4.   I am unable to determine any logical basis for Mr. Francis' statement that "many thousands of new car dealers through the country are greatly disturbed and are vehement in their demand that the manufacturers discontinue these very detrimental practices." If there is such a feeling on the part of dealers, it is certainly not evident to us at Hertz. We are frequently solicited by dealers with whom we have dealt year in and year out for over a decade. As a matter of fact, at some times in the year, we are solicited by dealers with whom we have not previously dealt and who offer prices below that which we have traditionally paid and below that we will normally pay.

      Because of space limitations this letter must be confined basically to a refutation of the points raised by Mr. Francis.
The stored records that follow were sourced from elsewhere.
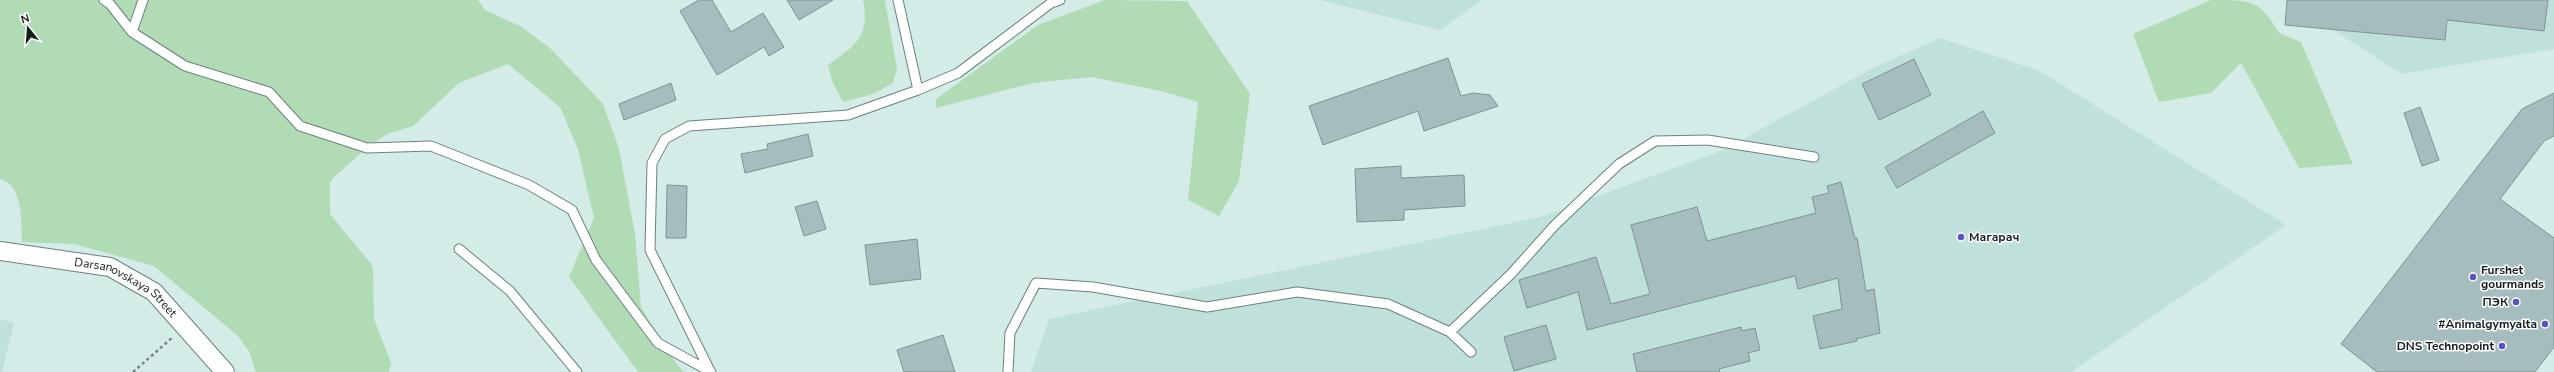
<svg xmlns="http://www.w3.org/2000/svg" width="2554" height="372" font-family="'Nunito Sans',sans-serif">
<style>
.built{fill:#bfe0db}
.green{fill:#b0dbb5}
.building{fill:#a6bdc0;stroke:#7c9395}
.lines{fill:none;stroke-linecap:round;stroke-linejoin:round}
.service-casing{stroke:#6b817e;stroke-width:11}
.minor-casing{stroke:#6b817e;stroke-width:20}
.path{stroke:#748582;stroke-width:2.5;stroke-dasharray:3 3;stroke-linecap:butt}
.service{stroke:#fff;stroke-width:9}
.minor{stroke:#fff;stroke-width:18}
.poi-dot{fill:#5b51c9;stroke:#fff;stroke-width:1.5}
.labels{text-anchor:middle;stroke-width:3;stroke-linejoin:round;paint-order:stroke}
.poi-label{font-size:12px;font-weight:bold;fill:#151e1d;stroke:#fff;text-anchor:end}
.street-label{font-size:12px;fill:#151e1d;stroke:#fff}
</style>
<rect width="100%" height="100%" fill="#d3ece8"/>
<path class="built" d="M 1320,0 L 1482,0 L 1440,30 Z
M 2286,0 L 2554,0 L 2554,49 L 2402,74 Z
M 1940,38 L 2040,71 L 2286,225 L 2071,372 L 1031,372 L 1049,319 L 1541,217 L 1723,150 L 1873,68 Z
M 0,319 L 14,323 L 2,372 L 0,372 Z"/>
<path class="green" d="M 0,0 L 478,0 L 485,10 L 520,26 L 550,48 L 603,104 L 619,149 L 635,234 L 641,307 L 676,363 L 684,372 L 638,372 L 569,277 L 594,218 L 578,149 L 560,107 L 508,64 L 459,83 L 413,126 L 387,134 L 367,148 L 333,178 L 330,183 L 330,214 L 371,264 L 373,269 L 374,319 L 391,363 L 389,372 L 256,372 L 249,351 L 237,335 L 154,266 L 74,244 L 22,242 C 21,223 24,185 0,179 Z
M 863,0 L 885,0 L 897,69 L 893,83 L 873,94 L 843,102 L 832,81 L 828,65 C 856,44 870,38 863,0 Z
M 1105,0 L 1187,1 L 1250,94 L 1239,181 L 1219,216 L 1188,200 L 1198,102 L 1161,91 L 1091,77 L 1033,83 L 936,108 L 936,99 L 1038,25 Z
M 2211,0 C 2252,0 2260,0 2279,33 L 2301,42 L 2353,164 L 2299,168 L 2241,63 L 2211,93 L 2159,102 L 2133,34 Z"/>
<path class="building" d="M 699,0 L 712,0 L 731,32 L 763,13 L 784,47 L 769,56 L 764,47 L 717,75 L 680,11 Z
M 787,0 L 833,0 L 799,20 Z
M 2287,0 L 2548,0 L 2544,31 L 2447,20 L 2445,40 L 2285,25 Z
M 1448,58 L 1461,96 L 1473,93 L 1490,95 L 1498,106 L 1424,131 L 1418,111 L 1323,145 L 1309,106 Z
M 1914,59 L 1931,95 L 1879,120 L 1862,84 Z
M 671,83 L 676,100 L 624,120 L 619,104 Z
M 2554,93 L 2554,136 L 2544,141 L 2500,199 L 2554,238 L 2554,347 L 2535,372 L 2377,372 L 2341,344 L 2522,109 Z
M 2420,107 L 2439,160 L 2422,166 L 2404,113 Z
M 1983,111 L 1995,133 L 1897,188 L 1885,167 Z
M 808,134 L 813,156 L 745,173 L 741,154 L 768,149 L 767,144 Z
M 1401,166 L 1401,178 L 1464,175 L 1465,206 L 1404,210 L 1404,220 L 1357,222 L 1355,169 Z
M 1841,182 L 1855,239 L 1857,238 L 1866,291 L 1874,289 L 1880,333 L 1856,339 L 1857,341 L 1820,349 L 1813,316 L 1842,309 L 1838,278 L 1798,289 L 1795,276 L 1587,330 L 1578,292 L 1527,308 L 1519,280 L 1596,257 L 1611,304 L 1650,294 L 1631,225 L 1697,207 L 1707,241 L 1816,213 L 1812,197 L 1829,193 L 1827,186 Z
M 667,185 L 687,186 L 686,238 L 666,238 Z
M 817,201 L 826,229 L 804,236 L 795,207 Z
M 917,239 L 921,279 L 870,285 L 865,245 Z
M 1546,325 L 1556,359 L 1514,371 L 1504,337 Z
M 1741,327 L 1742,331 L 1755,328 L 1760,350 L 1748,353 L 1750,361 L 1719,369 L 1720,372 L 1637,372 L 1633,354 Z
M 943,335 L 955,372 L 904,372 L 897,350 Z"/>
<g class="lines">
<defs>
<path id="service" d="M 104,0 L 110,4 L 132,32 L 185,66 L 269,92 L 300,126 L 367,148 L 431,146 L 529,185 L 572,210 L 596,260 L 658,343 L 711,372
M 898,0 L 918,90
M 132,32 L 143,0
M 459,249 L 510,291 L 577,372
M 1450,332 L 1511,274 L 1555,225 L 1619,164 L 1655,141 L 1708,140 L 1814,157
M 710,371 L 650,250 L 652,163 L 665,139 L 689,126 L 848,115 L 918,90 L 958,73 L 1051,3 L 1060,0
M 1008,372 L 1010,333 L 1036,283 L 1093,287 L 1207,307 L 1297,292 L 1388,304 L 1450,332 L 1471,352"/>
<g id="minor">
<path id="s1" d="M 0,251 L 110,267 L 154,292 L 225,372"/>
</g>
</defs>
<use href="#service" class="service-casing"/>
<use href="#minor" class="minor-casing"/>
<path class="path" d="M 133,372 L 173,337"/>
<use href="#service" class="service"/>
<use href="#minor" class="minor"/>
</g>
<g class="poi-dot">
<circle cx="1961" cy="237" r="4"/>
<circle cx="2473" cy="277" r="4"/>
<circle cx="2516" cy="302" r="4"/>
<circle cx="2545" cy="324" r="4"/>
<circle cx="2502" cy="346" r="4"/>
</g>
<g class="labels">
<g class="poi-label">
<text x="1969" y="241" text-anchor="start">Магарач</text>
<text x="2481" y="274" text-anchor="start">Furshet<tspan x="2481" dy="14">gourmands</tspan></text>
<text x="2508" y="306">ПЭК</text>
<text x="2537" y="328">#Animalgymyalta</text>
<text x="2494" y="350">DNS Technopoint</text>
</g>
<g class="street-label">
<text dy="4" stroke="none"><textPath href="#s1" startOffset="134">Darsanovskaya Street</textPath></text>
</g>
</g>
<g transform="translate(28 28) rotate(343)" stroke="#ffffff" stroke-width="3" paint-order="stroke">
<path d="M0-3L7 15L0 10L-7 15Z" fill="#151e1d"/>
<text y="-6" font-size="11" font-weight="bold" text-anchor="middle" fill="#151e1d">N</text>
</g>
</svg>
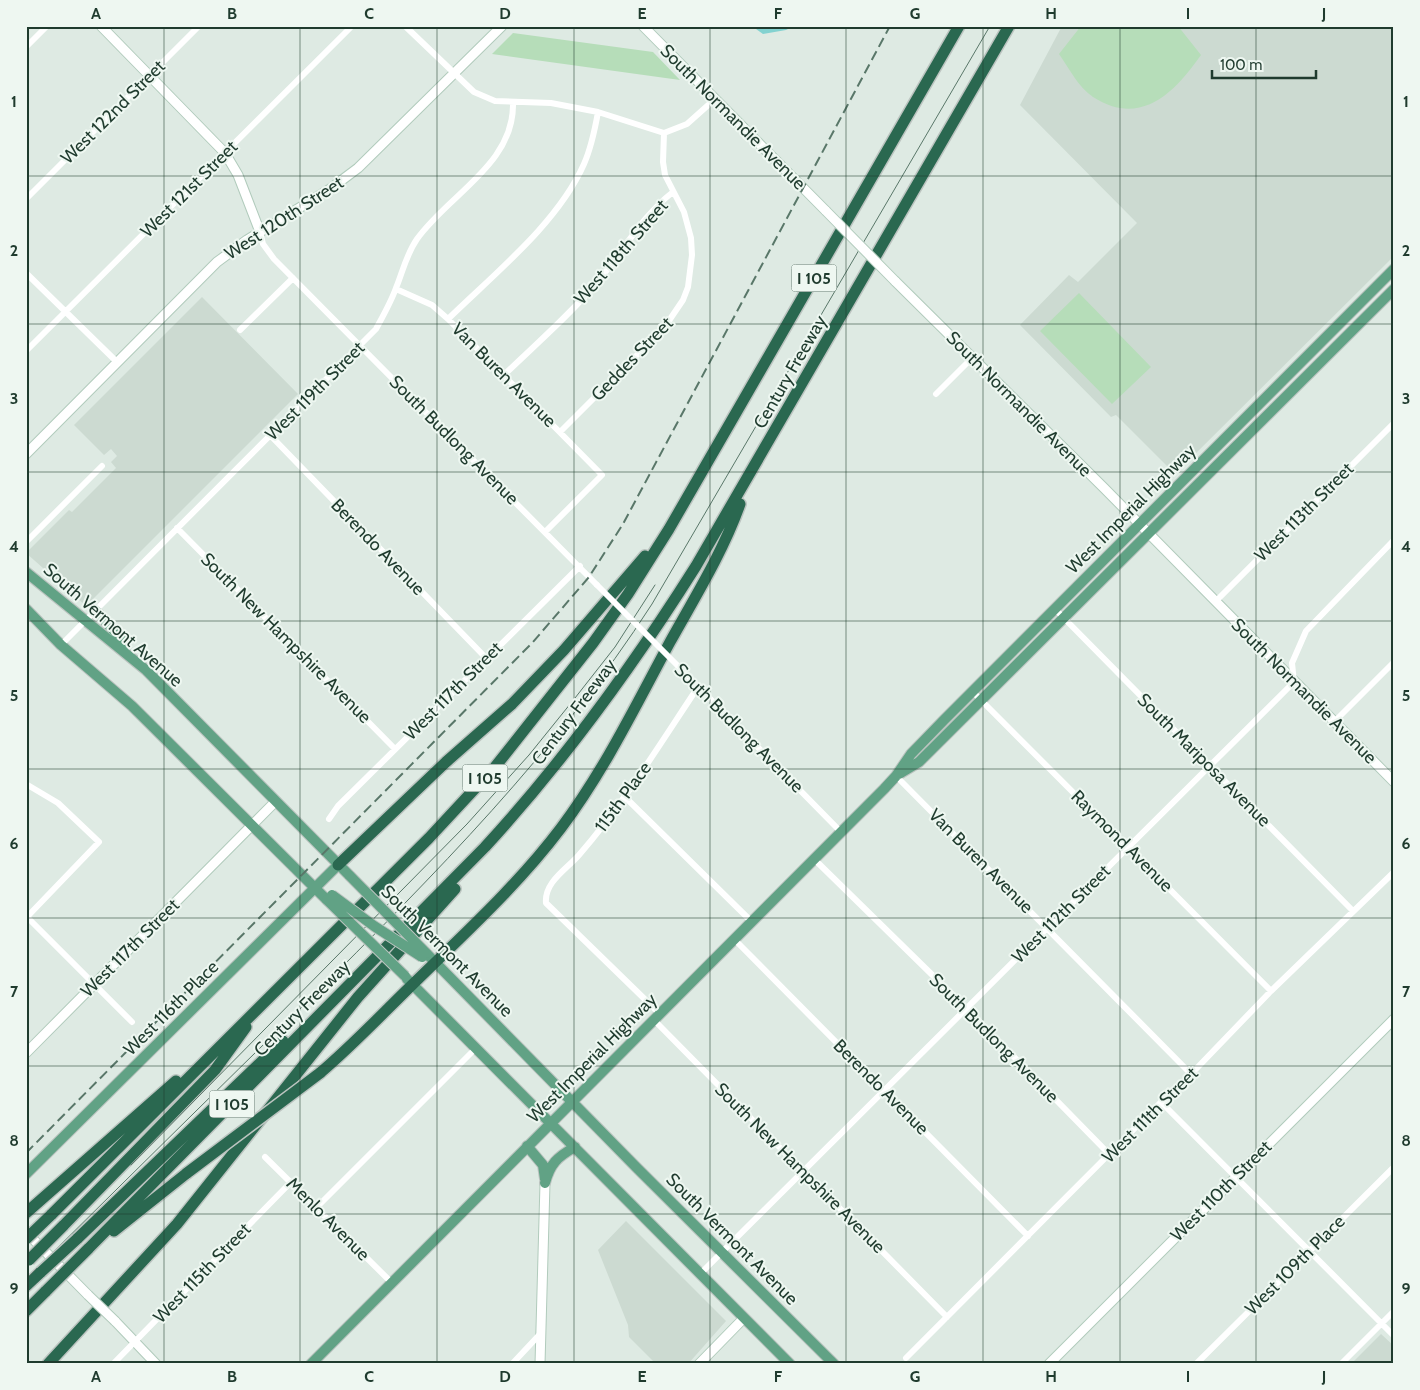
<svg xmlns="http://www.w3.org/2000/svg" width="1420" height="1390" viewBox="0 0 1420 1390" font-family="Cabin,sans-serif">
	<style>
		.built { fill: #ccdad1 }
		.green { fill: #b6ddb9 }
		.water { fill: #83d2d0 }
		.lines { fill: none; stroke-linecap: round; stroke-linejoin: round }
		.secondary-casing { stroke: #b1cbbc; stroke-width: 11 }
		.primary-casing { stroke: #bcc4c0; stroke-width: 12 }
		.highway-casing { stroke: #bcc4c0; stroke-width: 14 }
		.street { stroke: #fff; stroke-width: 6 }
		.secondary { stroke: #fff; stroke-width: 9 }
		.primary { stroke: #61a285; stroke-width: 10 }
		.highway { stroke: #2a6850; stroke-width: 11 }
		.tram { stroke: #597769; stroke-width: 1 }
		.rail { stroke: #597769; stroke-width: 2; stroke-dasharray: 10 5; stroke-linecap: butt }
		.secondary-bridge-casing { stroke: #b1cbbc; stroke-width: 11; stroke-linecap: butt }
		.primary-bridge-casing { stroke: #bcc4c0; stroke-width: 12; stroke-linecap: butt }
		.highway-bridge-casing { stroke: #bcc4c0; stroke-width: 14; stroke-linecap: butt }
		.street-bridge { stroke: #fff; stroke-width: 6 }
		.secondary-bridge { stroke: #fff; stroke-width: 9 }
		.primary-bridge { stroke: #61a285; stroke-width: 10 }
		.highway-bridge { stroke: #2a6850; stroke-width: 11 }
		.grid { fill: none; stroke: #1f3b2e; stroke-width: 1; stroke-opacity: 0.55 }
		.labels { text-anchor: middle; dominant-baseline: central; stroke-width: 4; stroke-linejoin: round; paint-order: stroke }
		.shield { fill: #eef7f1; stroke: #5d7368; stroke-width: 1 }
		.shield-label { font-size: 16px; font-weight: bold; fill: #1f3b2e }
		.street-label { font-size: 18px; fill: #1f3b2e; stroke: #eef7f1 }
		.neatline { fill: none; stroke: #1f3b2e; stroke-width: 2 }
		.grid-label { font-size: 16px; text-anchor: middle; font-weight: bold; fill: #1f3b2e }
	</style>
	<rect width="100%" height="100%" fill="#deeae3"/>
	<path class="built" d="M1062,26H1394V256L1175,474L1116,415L1111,417L1020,325L1069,275L1078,282L1137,223L1020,105Z
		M202,297L298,394L86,606L26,553L69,510L72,512L116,468L111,462L117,456L111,449L104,455L74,425Z
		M626,1221L726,1321L688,1364H656L629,1337L628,1325L598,1250Z
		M1381,1334L1394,1346V1364H1351Z"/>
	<path class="green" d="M1081,26H1178L1201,55C1175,92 1141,128 1093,97C1078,87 1069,68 1059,54Z
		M513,33L653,52L680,80L492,54Z
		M1079,293L1151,367L1112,404L1040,331Z"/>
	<path class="water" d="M756,26H794L786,30L763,34L756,29Z"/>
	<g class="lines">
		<defs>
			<path id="secondary" d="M101,26L225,153L238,175L260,232
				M643,26L826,211
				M895,281L1104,488L1394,782
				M26,454L217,262L247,240L330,189L358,168L502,26
				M26,1053L276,801
				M26,1232L88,1295
				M115,1321L156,1364
				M540,1364L545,1183
				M699,1364L744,1318
				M1049,1364L1394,1019"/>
			<path id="primary" d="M26,572L146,670L350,876
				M26,609L61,645L132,706L327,900
				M95,610L122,639L123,651
				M899,774L919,762L1394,289
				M426,953L637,1168L834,1364
				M407,979L790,1364
				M527,1146L543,1165L545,1179
				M26,1174L338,865
				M545,1183C550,1164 557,1157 575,1147
				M311,1364L884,789L896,776L911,754L944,720L1394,269"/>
			<path id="highway" d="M338,865L446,762L512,704L564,650L645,556
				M320,1073C353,1045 382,1014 413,984C464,934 518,885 561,828C604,771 636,705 670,642C695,597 723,552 740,504
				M26,1213L176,1081
				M51,1215L429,838L495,767L593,643L628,594L669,529L959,26
				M63,1226L215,1070L246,1027
				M114,1231L187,1173
				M77,1239L283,1041
				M88,1249L485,847C565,760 633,666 696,566L1009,26
				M26,1286L41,1272
				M26,1311L46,1291
				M48,1364L177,1224L358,997L455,889"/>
		</defs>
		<use href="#secondary" class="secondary-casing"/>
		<use href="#primary" class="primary-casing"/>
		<use href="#highway" class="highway-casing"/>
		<path class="street" d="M405,26L474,92L495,101L551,103L598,112L664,133L687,124L715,99
			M26,47L47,26
			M26,199L199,26
			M260,232L263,244L274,259L597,585
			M26,273L118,363
			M396,289L432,305L448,319L602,475L545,532
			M448,319C494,274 558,223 584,164C591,148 595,129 598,112
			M240,330L293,278
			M26,351L352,26
			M504,375C536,344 571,314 599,280C624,250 642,216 673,192
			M936,394L972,358
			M560,432L664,328L683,300L688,287L692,255L691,238L684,212L665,175L663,162L664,133
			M270,435L486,658
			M177,528L395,749
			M26,542L102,466
			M1215,602L1394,423
			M1055,609L1353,911
			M61,645L376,329C383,316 391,302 396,288C403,271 406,255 417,239C449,194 515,164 513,102
			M678,666L841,832
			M972,691L1271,991
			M1334,722L1394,662
			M896,776L1191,1074
			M26,784L58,803L99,842L26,918
			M625,797L752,922
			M329,819L338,806L580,566
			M814,859L966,1008L1110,1155
			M26,916L132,1022
			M734,939L1028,1236
			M660,1014L546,903C544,882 567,869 579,855C624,803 660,744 698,687
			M654,1020L947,1317
			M1161,1102L1394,1336
			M265,1157L391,1282
			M317,1207L476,1048
			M700,1274L1294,682L1292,663L1306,631L1394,540
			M906,1358L1161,1102L1170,1096L1271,991L1394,872
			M113,1364L291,1182
			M512,1364L541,1333
			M1196,1364L1394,1167
			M1341,1364L1394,1311"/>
		<use href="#secondary" class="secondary"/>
		<use href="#primary" class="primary"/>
		<use href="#highway" class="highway"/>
		<path class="tram" d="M131,1165L467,824L529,755L575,698L615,647L655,585
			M26,1279C121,1185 215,1092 310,999C435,874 556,753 652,604L990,26"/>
		<path class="rail" d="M26,1153L533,642L589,577L623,524L890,26"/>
		<defs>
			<path id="secondary-bridge" d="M826,211L895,281
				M88,1295L115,1321"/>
			<path id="primary-bridge" d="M350,876L426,953
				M332,895L374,926L422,957
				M327,900L405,976"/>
			<path id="highway-bridge" d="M187,1173L320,1073
				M26,1239L51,1215
				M29,1260L63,1226
				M41,1272L77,1239
				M46,1291L88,1249"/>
		</defs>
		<use href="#secondary-bridge" class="secondary-bridge-casing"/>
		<use href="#primary-bridge" class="primary-bridge-casing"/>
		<use href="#highway-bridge" class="highway-bridge-casing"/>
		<path class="street-bridge" d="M597,585L678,666"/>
		<use href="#secondary-bridge" class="secondary-bridge"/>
		<use href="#primary-bridge" class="primary-bridge"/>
		<use href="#highway-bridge" class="highway-bridge"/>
	</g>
	<path class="grid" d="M164,26V1364M300,26V1364M437,26V1364M574,26V1364M710,26V1364M846,26V1364M983,26V1364M1120,26V1364M1256,26V1364M26,176H1394M26,324H1394M26,472H1394M26,621H1394M26,769H1394M26,918H1394M26,1066H1394M26,1214H1394"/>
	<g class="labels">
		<g class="shield">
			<rect x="791.5" y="264.5" width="45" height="27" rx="4"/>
			<rect x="462.5" y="764.5" width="45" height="27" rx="4"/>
			<rect x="209.5" y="1090.5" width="45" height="27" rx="4"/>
		</g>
		<g class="shield-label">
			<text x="814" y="278">I 105</text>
			<text x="485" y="778">I 105</text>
			<text x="232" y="1104">I 105</text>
		</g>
		<g class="street-label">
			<text transform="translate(113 112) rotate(-45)">West 122nd Street</text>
			<text transform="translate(733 117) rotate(45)">South Normandie Avenue</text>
			<text transform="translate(189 189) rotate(-45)">West 121st Street</text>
			<text transform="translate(284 218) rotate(-33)">West 120th Street</text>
			<text transform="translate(621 252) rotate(-49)">West 118th Street</text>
			<text transform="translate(632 359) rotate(-46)">Geddes Street</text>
			<text transform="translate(790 372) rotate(-60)">Century Freeway</text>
			<text transform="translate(504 375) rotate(45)">Van Buren Avenue</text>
			<text transform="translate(315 391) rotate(-45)">West 119th Street</text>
			<text transform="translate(1019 404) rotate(45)">South Normandie Avenue</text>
			<text transform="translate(454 440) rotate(45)">South Budlong Avenue</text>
			<text transform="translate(1131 509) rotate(-45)">West Imperial Highway</text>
			<text transform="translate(1304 512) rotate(-45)">West 113th Street</text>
			<text transform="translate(378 547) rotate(46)">Berendo Avenue</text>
			<text transform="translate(113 625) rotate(41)">South Vermont Avenue</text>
			<text transform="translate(286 638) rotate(45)">South New Hampshire Avenue</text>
			<text transform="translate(453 691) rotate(-45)">West 117th Street</text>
			<text transform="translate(1304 691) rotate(45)">South Normandie Avenue</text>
			<text transform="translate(574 712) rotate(-53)">Century Freeway</text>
			<text transform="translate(739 728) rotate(45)">South Budlong Avenue</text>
			<text transform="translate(1204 760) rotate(45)">South Mariposa Avenue</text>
			<text transform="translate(623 797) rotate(-54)">115th Place</text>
			<text transform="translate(1122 841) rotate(45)">Raymond Avenue</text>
			<text transform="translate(981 861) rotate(45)">Van Buren Avenue</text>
			<text transform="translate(1061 914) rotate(-45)">West 112th Street</text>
			<text transform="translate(130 948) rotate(-45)">West 117th Street</text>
			<text transform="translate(447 951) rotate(45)">South Vermont Avenue</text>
			<text transform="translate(171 1008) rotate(-45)">West 116th Place</text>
			<text transform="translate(302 1008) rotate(-45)">Century Freeway</text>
			<text transform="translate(994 1038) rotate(45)">South Budlong Avenue</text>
			<text transform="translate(592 1058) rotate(-45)">West Imperial Highway</text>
			<text transform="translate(881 1087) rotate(45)">Berendo Avenue</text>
			<text transform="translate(1150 1115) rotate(-45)">West 111th Street</text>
			<text transform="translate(800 1168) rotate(45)">South New Hampshire Avenue</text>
			<text transform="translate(1221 1191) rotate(-45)">West 110th Street</text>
			<text transform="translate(328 1219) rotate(45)">Menlo Avenue</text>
			<text transform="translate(732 1239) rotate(45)">South Vermont Avenue</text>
			<text transform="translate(1295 1265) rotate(-45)">West 109th Place</text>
			<text transform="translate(202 1273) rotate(-46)">West 115th Street</text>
		</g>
	</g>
	<rect width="1420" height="1390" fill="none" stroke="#eef7f1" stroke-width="55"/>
	<path d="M1212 70v8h104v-8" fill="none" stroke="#1f3b2e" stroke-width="2.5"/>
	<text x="1220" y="70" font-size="15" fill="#1f3b2e" stroke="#eef7f1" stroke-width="4" paint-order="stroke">100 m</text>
	<rect x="28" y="28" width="1364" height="1334" class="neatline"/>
	<g class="grid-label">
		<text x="96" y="19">A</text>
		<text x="232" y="19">B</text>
		<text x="369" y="19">C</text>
		<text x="505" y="19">D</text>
		<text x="642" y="19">E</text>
		<text x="778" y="19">F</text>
		<text x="915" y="19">G</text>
		<text x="1051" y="19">H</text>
		<text x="1188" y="19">I</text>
		<text x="1324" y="19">J</text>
		<text x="14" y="107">1</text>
		<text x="1406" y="107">1</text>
		<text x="14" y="256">2</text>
		<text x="1406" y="256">2</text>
		<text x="14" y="404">3</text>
		<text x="1406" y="404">3</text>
		<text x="14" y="552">4</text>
		<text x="1406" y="552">4</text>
		<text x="14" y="701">5</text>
		<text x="1406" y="701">5</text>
		<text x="14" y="849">6</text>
		<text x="1406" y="849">6</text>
		<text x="14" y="997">7</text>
		<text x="1406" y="997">7</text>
		<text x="14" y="1146">8</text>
		<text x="1406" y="1146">8</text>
		<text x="14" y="1294">9</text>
		<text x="1406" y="1294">9</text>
		<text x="96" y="1382">A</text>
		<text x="232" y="1382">B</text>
		<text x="369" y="1382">C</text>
		<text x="505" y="1382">D</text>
		<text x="642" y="1382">E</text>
		<text x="778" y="1382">F</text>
		<text x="915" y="1382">G</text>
		<text x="1051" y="1382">H</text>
		<text x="1188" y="1382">I</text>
		<text x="1324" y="1382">J</text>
	</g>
</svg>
But there are, I believe a number of affirmative reasons which should be mentioned at least here for somewhat different handling by manufacturers of fleet, leasing company and governmental purchases than is the case with respect to an individual purchaser. Manufacturers afforded the availability of large scale purchases are in a better position to keep plants open and running which might otherwise be closed or slowed down, with consequent savings of costs which otherwise would be incurred under guaranteed compensation agreements. Mr. Francis is, I'm sure, aware of the possibilities that faced certain manufacturers if they had been unable to compete on the basis of such plans. These manufacturers might now be completely out of the fleet business and perhaps completely out of the automobile business. I suggest that the effect of this kind of reduction of competition would be much more costly to the consumer than anything which he attributes to existing arrangements.

      There are economics of which I am sure every dealer is aware in the treatment of fleets as compared to the individual purchaser. Mr. Francis himself, would I think, be able to supply us with examples of the kind of post-sales care required with respect to the individual to whom he sells a vehicle as compared to that required with respect to the fleet purchaser or leasing company to whom he may sell 10 or more.

      The present system of automobile manufacture and distribution in this country is one of the more shining examples of our competitive system operating under a legal framework but free from direct governmental supervision. I do not believe that Mr. Francis - and any other dealers whose thinking he may reflect - do either their industry or themselves a service by calling for direct governmental intervention in an effort to restrict competition. A wise man once indicated that inviting the camel to put his nose under the edge of the tent may eventually result in the camel occupying the whole tent.- Hubert Ryan, vice president and general manager, car leasing division, The Hertz Corp., New York, N.Y.